The term “conspiracy theory” is used by the media to suppress critical thought. The fact is, where you have coercive power, you will automatically have conspiracies – by those with power to maintain and increase it, by those without power to gain it. These are “conspiracy facts” not conspiracy theories. But there are also conspiracy theories in the pejorative sense of the term, wild-eyed stories about Illuminati and reptile people from outer space. It is this sense of conspiracy theory that I wish to examine.

Conspiracy theories are like the great myths. They are attempts to explain and give meaning to the complex, ofttimes frightening and contradictory world humans find themselves in. Like mythology, these theories, if taken literally, appear ludicrous. They are essentially coded narratives. Encoded within the story told, whether it is the “Fall of Man” or David Ickes’ lizard people, is a message that is not without value.

The message or rational core that underlies even the wackiest conspiracy theory includes:

* The powerlessness and subsequent alienation of the people

* our domination by a small, violent and exploitative group

* that these dominators lack empathy and regard the rest of us as prey.

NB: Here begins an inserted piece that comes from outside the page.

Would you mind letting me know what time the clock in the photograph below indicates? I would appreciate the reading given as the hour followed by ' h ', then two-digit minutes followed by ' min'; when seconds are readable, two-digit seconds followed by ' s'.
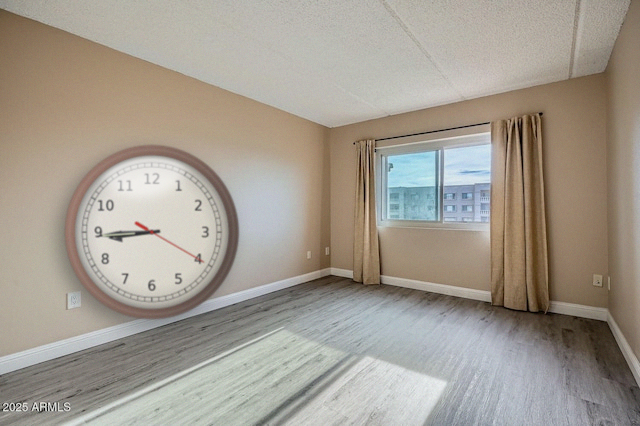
8 h 44 min 20 s
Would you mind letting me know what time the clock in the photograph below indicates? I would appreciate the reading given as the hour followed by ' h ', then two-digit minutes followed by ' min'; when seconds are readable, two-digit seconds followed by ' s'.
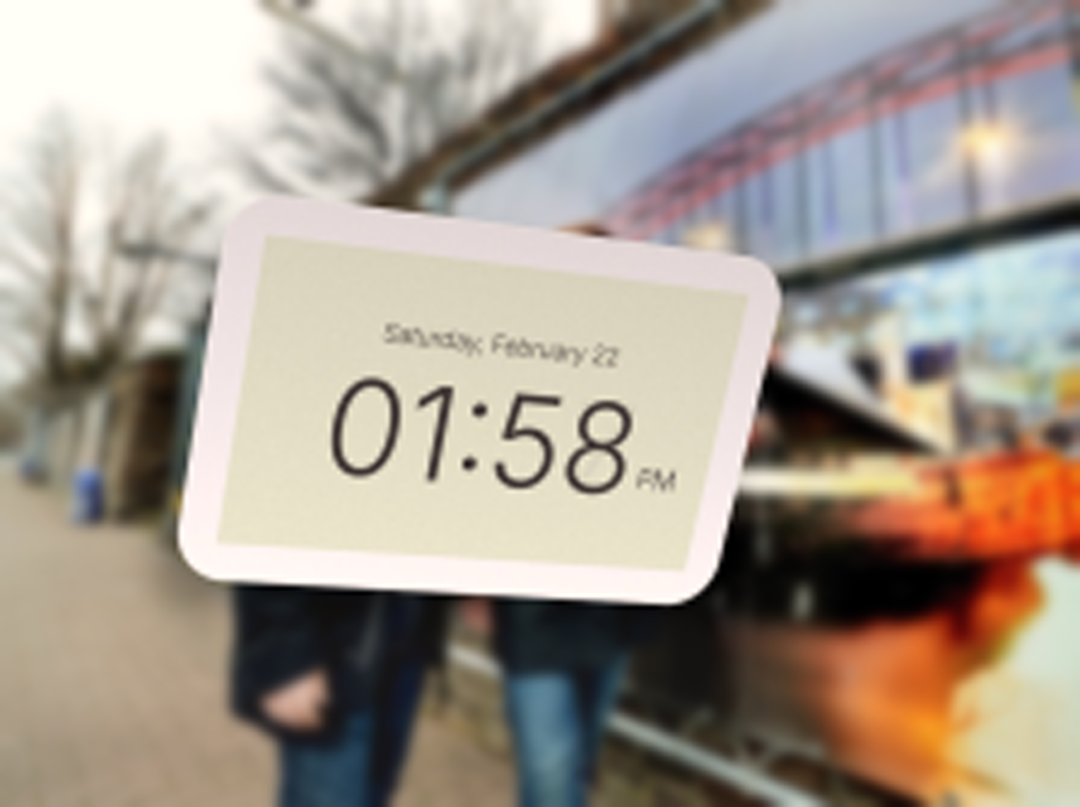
1 h 58 min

* media manipulation and manufactured consent

* habitual lying on the part of government and the authorities

* cover-ups and persecution of whistle blowers

* governments and corporations conspiring against the people.

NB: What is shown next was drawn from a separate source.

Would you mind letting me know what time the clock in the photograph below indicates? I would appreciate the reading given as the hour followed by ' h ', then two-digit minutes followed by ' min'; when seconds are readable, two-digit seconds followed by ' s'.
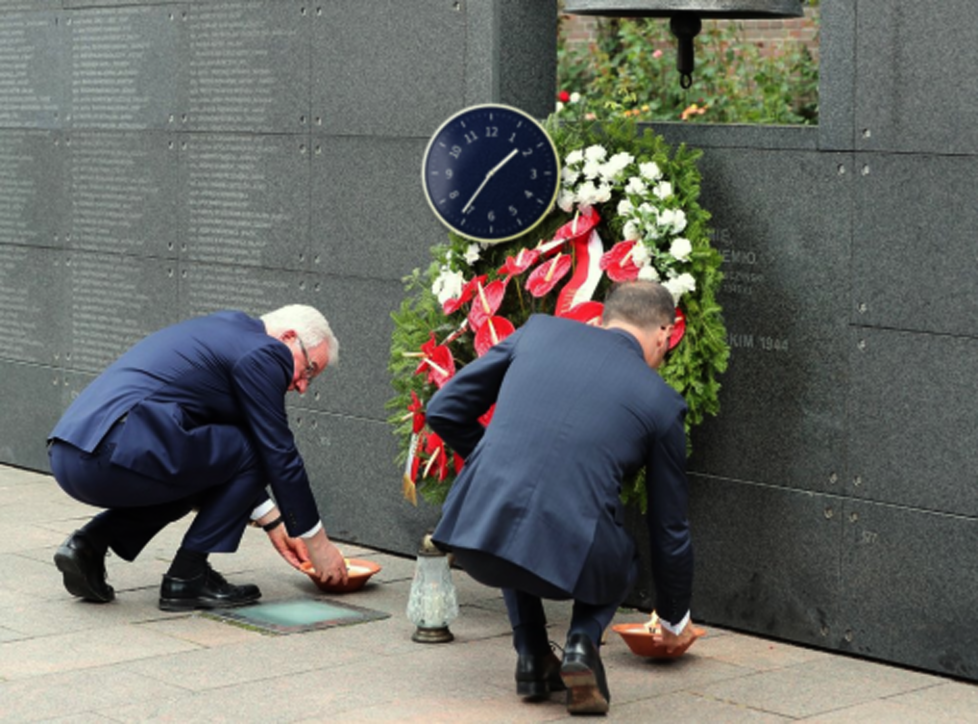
1 h 36 min
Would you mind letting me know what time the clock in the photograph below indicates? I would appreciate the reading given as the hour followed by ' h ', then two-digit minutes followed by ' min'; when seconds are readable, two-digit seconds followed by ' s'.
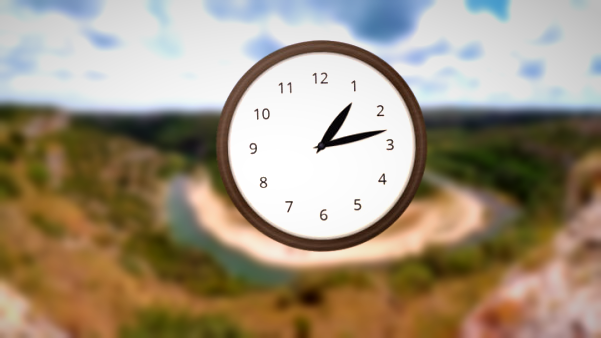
1 h 13 min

Conspiracy theories are the new mythology of the contemporary world. They are rooted in a section of the population that still mentally resides in the pre-modern, pre-Enlightenment world. A population that does not think systemically and for whom emotions play a vastly more important role than logical argumentation. That a large portion of the population does not accept a scientific, rational world view, is in no small measure, a result of the ruling class need to maintain its power. They must promote scape goats, irrational fears, superstitions and prejudices to keep the population controlled. If the entire population had a scientific outlook, they would not be susceptible to this manipulation.

There is more to it than ruling class manipulation. Contemporary society, based ultimately on technics and science, is a terrifying place. Thanks to capitalism and the state, the Enlightenment did not fulfill its promise of a peaceful, humane world ruled by Reason. No wonder some people take refuge in the mythic. There is also the fact that to be human is to be a myth maker. Events and individuals soon become “larger than life”, become part of a meaning – full narrative told around camp fires and tavern tables. Think only of the labour movement, Joe Hill and Ginger Goodwin, now virtual archetypal figures of the Murdered Hero. This from the most rational and systemically-thinking section of the populous.

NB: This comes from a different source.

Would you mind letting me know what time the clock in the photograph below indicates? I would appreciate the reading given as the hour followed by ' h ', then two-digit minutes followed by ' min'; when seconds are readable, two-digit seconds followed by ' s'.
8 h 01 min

The problem then is not myth making in and of itself. It is rather the type of myth. Atavistic responses such as racism and anti-Semitism woven into contemporary myth are the danger, not the myth making. The idea that all-powerful groups like the “International Bankers” or the Illuminati control everything and the rest of us are mere victims, only aids our subjugation – a response to our powerlessness that only abets our powerlessness. Blaming groups or individuals keeps us in a trap, preventing us from thinking in systemic terms and therefore getting a clearer understanding of how the system works. We are chasing a scary puppet and not confronting the real causes which lie in capitalism and the state.

Like the in field of history, myth is an area of contestation, of a struggle for hegemony. There are myths that keep people in subjugation and there are those that point to liberation. It is the latter we need to develop, not the former.